Compiling OCaml in Depth

We will begin with an overview of how OCaml is compiled. We will see that a boot OCaml system is used to compile the OCaml system you have on your machine.

The second part is how C and assembly language are compiled, and where the C and assembly language compilers get invoked.

Then we will discuss how cross-compilation typically works in the C language.

Finally we’ll use the understanding we’ve gained for how one OCaml system compiles another system to understand how cross-compilation works in OCaml.

How OCaml is compiled

In this section we will walk through the source code for OCaml at https://github.com/ocaml/ocaml/tree/4.13.

Note

Parts of the explanation below comes from https://github.com/ocaml/ocaml/blob/4.13/BOOTSTRAP.adoc

Let’s start with the boot/ directory:

boot
├── menhir
│   ├── menhirLib.ml
│   ├── menhirLib.mli
│   ├── parser.ml
│   └── parser.mli
├── ocamlc
└── ocamllex

Both boot/ocamlc and boot/ocamllex are OCaml bytecode files. OCaml bytecode is a machine language code for a very simple virtual machine called the Caml Virtual Machine (or Zinc Machine).

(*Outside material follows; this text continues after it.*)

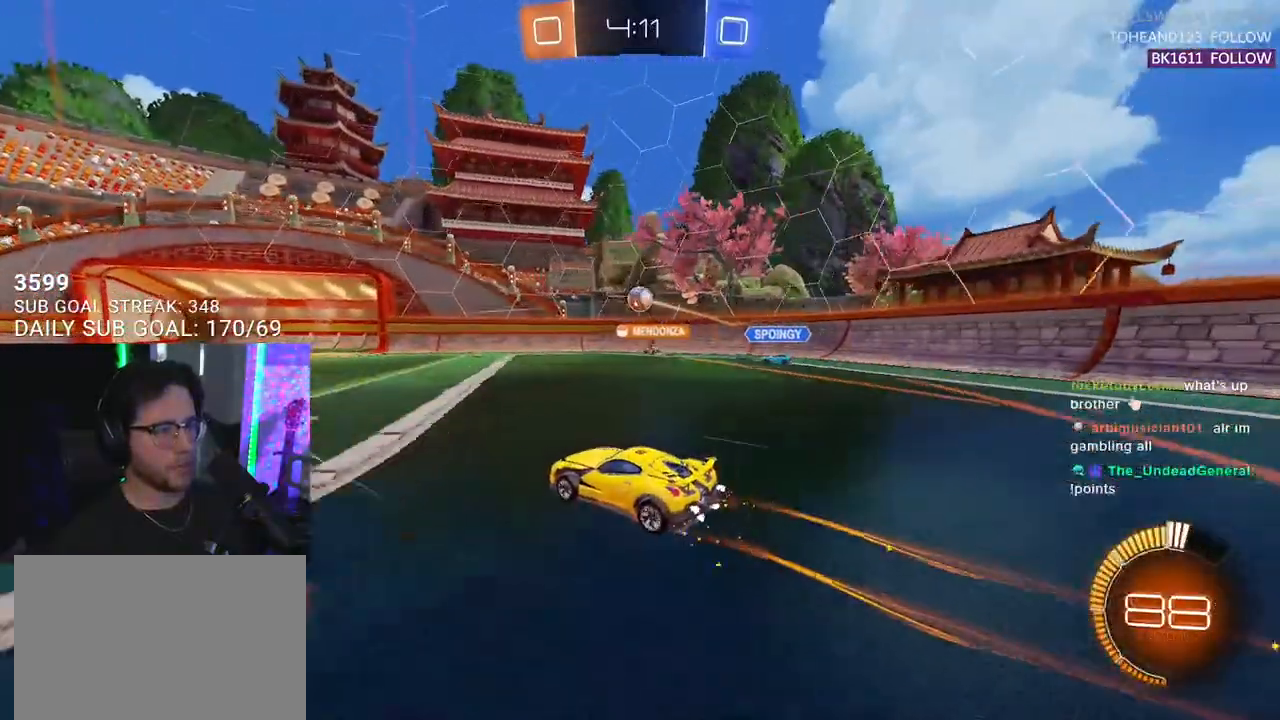
{"buttons": ["R1", "R2"], "left_stick": "center", "right_stick": "center", "events": [[117, "left_stick", "right"], [300, "left_stick", "center"], [417, "R1", "down"]]}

ocamllex is the token lexer. If we could run ocamllex then we could take a .ml OCaml source file and emit OCaml tokens (ex. =) and keywords (ex. module) that could be consumed by the OCaml parser parser.ml and its runtime library menhirLib.ml. The end result would be an abstract syntax tree called a Parsetree from a single .ml source file.

ocamlc is the bytecode compiler. If we could run ocamlc then we could take any .ml source code and generate more bytecode.

All we are missing so far is a way to run arbitrary bytecode files like ocamlc and ocamllex. That missing program is ocamlrun: ocamlrun is the bytecode interpreter for the Caml Virtual Machine.

To build executables like the ocamlrun bytecode interpreter, OCaml uses an “autoconf” build system where:

  • ./configure inspects your system to find C compilers (that is how we know which C compiler to use to generate the ocamlrun program) and assembly language compilers. It captures the C and assembly compilers and their flags into ./Makefile.config using a template file Makefile.config.in. There are also other files created from *.in templates

  • make uses the configuration captured in ./Makefile.config to generate the utils/config.ml module from the utils/config.mlp template. There are also other modules created from *.mlp templates. After make has generated all the source files, it can build C programs like ocamlrun using the C compiler and OCaml programs like ocaml and ocamlc using ocamlrun boot/ocamlc.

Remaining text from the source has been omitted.